The disconnect between policy and practice, on the one hand, and conditions on the ground, on the other hand, is due in no small measure to the blinkered effects of interpreting Syria through the lens of “fragility.” Syria is regularly held out as an example of a fragile state driven into conflict by the cumulative effects of poor governance and dysfunctional institutions. It is more accurate, however, to describe Syria as a “fierce” state: one in which ruling elites elevate survival above all else and design institutions to support this aim. In fierce states, the consolidation of such institutions and their effectiveness is often tied to attributes that directly contradict those seen as necessary to overcome fragility, including accountability, voice, equity, transparency, and inclusion. Instead, governance in fierce states is managed as an expression of a zero-sum existential struggle in which conflict reinforces the determination of a ruling elite to defend existing institutional arrangements by force. Not all fierce states survive challenges on the scale of those confronted by the Assad regime. Those that do, however, credit their survival to the very institutions, norms, and practices that reconstruction orthodoxy targets for reform.
This diagnosis has obvious implications for both policy and practice. Fierce states are poor candidates for the standard reconstruction treatment. They call into question the value of fragility-based models of state failure as a guide for policy. Absent recognition of the limits of fragility-based frameworks, and without acknowledging the extent to which the Assad regime has consolidated its hold over the instruments of reconstruction, the United States and EU may well fall into the trap of viewing Syria through the lens of current, fragility-based reconstruction orthodoxy. Such an approach, this paper argues, would be a mistake. It vastly underestimates the resilience of the institutions, norms, and practices that define economic governance in Assad’s Syria.
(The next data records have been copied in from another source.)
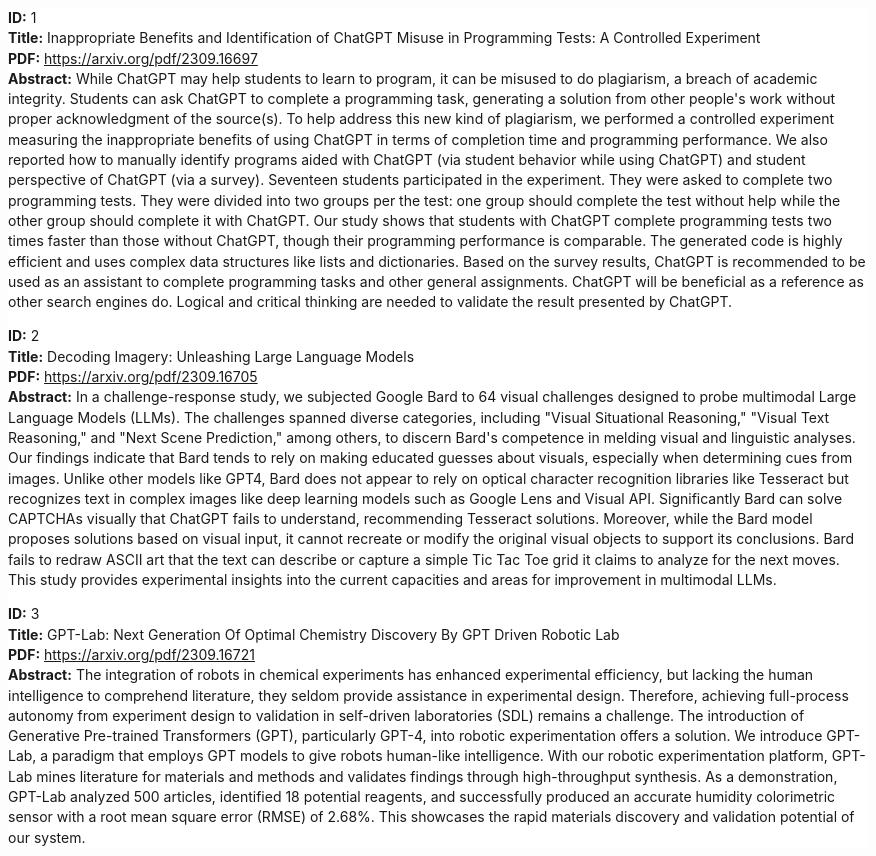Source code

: **ID:** 1  
**Title:** Inappropriate Benefits and Identification of ChatGPT Misuse in  Programming Tests: A Controlled Experiment  
**PDF:** https://arxiv.org/pdf/2309.16697  
**Abstract:** While ChatGPT may help students to learn to program, it can be misused to do plagiarism, a breach of academic integrity. Students can ask ChatGPT to complete a programming task, generating a solution from other people's work without proper acknowledgment of the source(s). To help address this new kind of plagiarism, we performed a controlled experiment measuring the inappropriate benefits of using ChatGPT in terms of completion time and programming performance. We also reported how to manually identify programs aided with ChatGPT (via student behavior while using ChatGPT) and student perspective of ChatGPT (via a survey). Seventeen students participated in the experiment. They were asked to complete two programming tests. They were divided into two groups per the test: one group should complete the test without help while the other group should complete it with ChatGPT. Our study shows that students with ChatGPT complete programming tests two times faster than those without ChatGPT, though their programming performance is comparable. The generated code is highly efficient and uses complex data structures like lists and dictionaries. Based on the survey results, ChatGPT is recommended to be used as an assistant to complete programming tasks and other general assignments. ChatGPT will be beneficial as a reference as other search engines do. Logical and critical thinking are needed to validate the result presented by ChatGPT. 

**ID:** 2  
**Title:** Decoding Imagery: Unleashing Large Language Models  
**PDF:** https://arxiv.org/pdf/2309.16705  
**Abstract:** In a challenge-response study, we subjected Google Bard to 64 visual challenges designed to probe multimodal Large Language Models (LLMs). The challenges spanned diverse categories, including "Visual Situational Reasoning," "Visual Text Reasoning," and "Next Scene Prediction," among others, to discern Bard's competence in melding visual and linguistic analyses. Our findings indicate that Bard tends to rely on making educated guesses about visuals, especially when determining cues from images. Unlike other models like GPT4, Bard does not appear to rely on optical character recognition libraries like Tesseract but recognizes text in complex images like deep learning models such as Google Lens and Visual API. Significantly Bard can solve CAPTCHAs visually that ChatGPT fails to understand, recommending Tesseract solutions. Moreover, while the Bard model proposes solutions based on visual input, it cannot recreate or modify the original visual objects to support its conclusions. Bard fails to redraw ASCII art that the text can describe or capture a simple Tic Tac Toe grid it claims to analyze for the next moves. This study provides experimental insights into the current capacities and areas for improvement in multimodal LLMs. 

**ID:** 3  
**Title:** GPT-Lab: Next Generation Of Optimal Chemistry Discovery By GPT Driven  Robotic Lab  
**PDF:** https://arxiv.org/pdf/2309.16721  
**Abstract:** The integration of robots in chemical experiments has enhanced experimental efficiency, but lacking the human intelligence to comprehend literature, they seldom provide assistance in experimental design. Therefore, achieving full-process autonomy from experiment design to validation in self-driven laboratories (SDL) remains a challenge. The introduction of Generative Pre-trained Transformers (GPT), particularly GPT-4, into robotic experimentation offers a solution. We introduce GPT-Lab, a paradigm that employs GPT models to give robots human-like intelligence. With our robotic experimentation platform, GPT-Lab mines literature for materials and methods and validates findings through high-throughput synthesis. As a demonstration, GPT-Lab analyzed 500 articles, identified 18 potential reagents, and successfully produced an accurate humidity colorimetric sensor with a root mean square error (RMSE) of 2.68%. This showcases the rapid materials discovery and validation potential of our system.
It does not take adequate account of the near impossibility of pursuing any form of reconstruction support that will not contribute to the regime’s project of authoritarian stabilization and demographic change, or avoid channeling funds into the pockets of regime cronies and warlords. The hope, however modest, that political conditions might someday permit external actors to engage in effective, accountable reconstruction programming in Syria, or through their interventions influence the course of reconstruction, is deeply misguided.
What both policymakers and practitioners should recognize is that the Assad regime’s efforts to shape an architecture that ensures its unchallenged control over every aspect of the reconstruction process are too far advanced for external actors to unravel or easily circumvent. If the United States and EU wish to influence Syria’s post-conflict trajectory, they will need to rely on alternatives to reconstruction as potential sources of influence or pressure on the Assad regime.